▶ [WRITTEN PROBLEM 1]
Which subjects does the header of the nodal analysis page name as topics of discussion, apart from "everything science"?
▶ [WRITTEN PROBLEM 2]
Could you repeat the nodal analysis page word for word, everything from "You probably also" down to "to each other."?

▶ [PASSAGE SHOWN]
========
## Jeffrey Phillips Freeman discussing Bioalgorithms, Machine Learning, Computer Science, Electrical Engineering, HAM Radio and everything science.

Nodal Analysis is a technique for circuit analysis where each node (A point where two or more components are connected) is interpreted individually. This analysis can be used to determine the voltage, or any other variable, at any point in the circuit, sometimes as a function of time. It is based on the fact that at any node all the current that enters the node will be equal to all the current leaving that same node. By doing this we are able to reduce each node to an equation, and then, the entire circuit to a set of simultaneous equations.

# Identifying nodes

First you need to learn how to identify nodes in a circuit. A node is simply the junction where two or more components are connected by wire. The following diagram shows a circuit where the nodes are circled in red:

# Analyzing a node

The next step is to represent each node in your circuit as an equation. If you are doing an analysis in the time domain then this is usually represented as voltage as a function of time $$V(t)$$. This can also be done in the frequency domain using Phasors. For this example we will work in the time domain. Let’s use the same circuit as the one above:

First we need to assign arbitrary directions for the current flow in and out of each component on the circuit. It doesn’t need to match the direction the actual current flows because if we reverse it then the values we get for the current through that component will just come out to be negative. What is important is that if current goes in one side of a component it goes out the other side. Other than that it’s completely arbitrary. So lets pick some random directions for the current flow in our diagram:

You probably also noticed the ground point. This is also arbitrary, you can pick any node in the circuit as your ground. Mathematically you represent whatever node you pick as ground to be 0 volts. Depending on which point you pick as ground it will effect the voltage values you get for the other nodes, but they will all be the same relative to each other.
========
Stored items
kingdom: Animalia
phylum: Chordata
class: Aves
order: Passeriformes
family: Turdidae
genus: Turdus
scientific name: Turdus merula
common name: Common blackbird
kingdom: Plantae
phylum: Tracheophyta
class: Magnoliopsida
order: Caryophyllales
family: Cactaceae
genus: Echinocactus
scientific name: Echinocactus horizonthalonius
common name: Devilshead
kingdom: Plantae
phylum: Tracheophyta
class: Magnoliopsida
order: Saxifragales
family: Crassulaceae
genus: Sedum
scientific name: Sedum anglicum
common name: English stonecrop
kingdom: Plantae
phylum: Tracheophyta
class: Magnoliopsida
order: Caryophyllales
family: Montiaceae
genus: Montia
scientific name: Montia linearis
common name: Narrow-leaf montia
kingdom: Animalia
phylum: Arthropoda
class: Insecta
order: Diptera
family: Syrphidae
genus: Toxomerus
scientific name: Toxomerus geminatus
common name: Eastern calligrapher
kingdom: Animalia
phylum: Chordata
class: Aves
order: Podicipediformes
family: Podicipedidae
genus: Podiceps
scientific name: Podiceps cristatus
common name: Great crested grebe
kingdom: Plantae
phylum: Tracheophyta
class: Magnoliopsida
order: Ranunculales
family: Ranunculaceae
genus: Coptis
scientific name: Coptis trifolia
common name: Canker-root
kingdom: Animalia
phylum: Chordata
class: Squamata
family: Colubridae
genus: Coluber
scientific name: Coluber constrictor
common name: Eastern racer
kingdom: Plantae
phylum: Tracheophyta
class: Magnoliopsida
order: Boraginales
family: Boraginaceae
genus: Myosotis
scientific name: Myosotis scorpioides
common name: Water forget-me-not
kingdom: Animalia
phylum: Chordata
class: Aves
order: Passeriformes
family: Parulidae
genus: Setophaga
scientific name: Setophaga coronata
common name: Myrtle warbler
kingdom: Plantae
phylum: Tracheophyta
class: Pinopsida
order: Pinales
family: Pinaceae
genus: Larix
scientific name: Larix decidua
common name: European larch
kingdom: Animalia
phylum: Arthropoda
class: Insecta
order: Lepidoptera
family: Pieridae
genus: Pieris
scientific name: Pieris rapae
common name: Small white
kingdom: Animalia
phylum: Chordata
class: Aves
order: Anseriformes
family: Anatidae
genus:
========
▶ [EXPECTED OUTPUT 1]
Bioalgorithms, Machine Learning, Computer Science, Electrical Engineering, HAM Radio

▶ [EXPECTED OUTPUT 2]
You probably also noticed the ground point. This is also arbitrary, you can pick any node in the circuit as your ground. Mathematically you represent whatever node you pick as ground to be 0 volts. Depending on which point you pick as ground it will effect the voltage values you get for the other nodes, but they will all be the same relative to each other.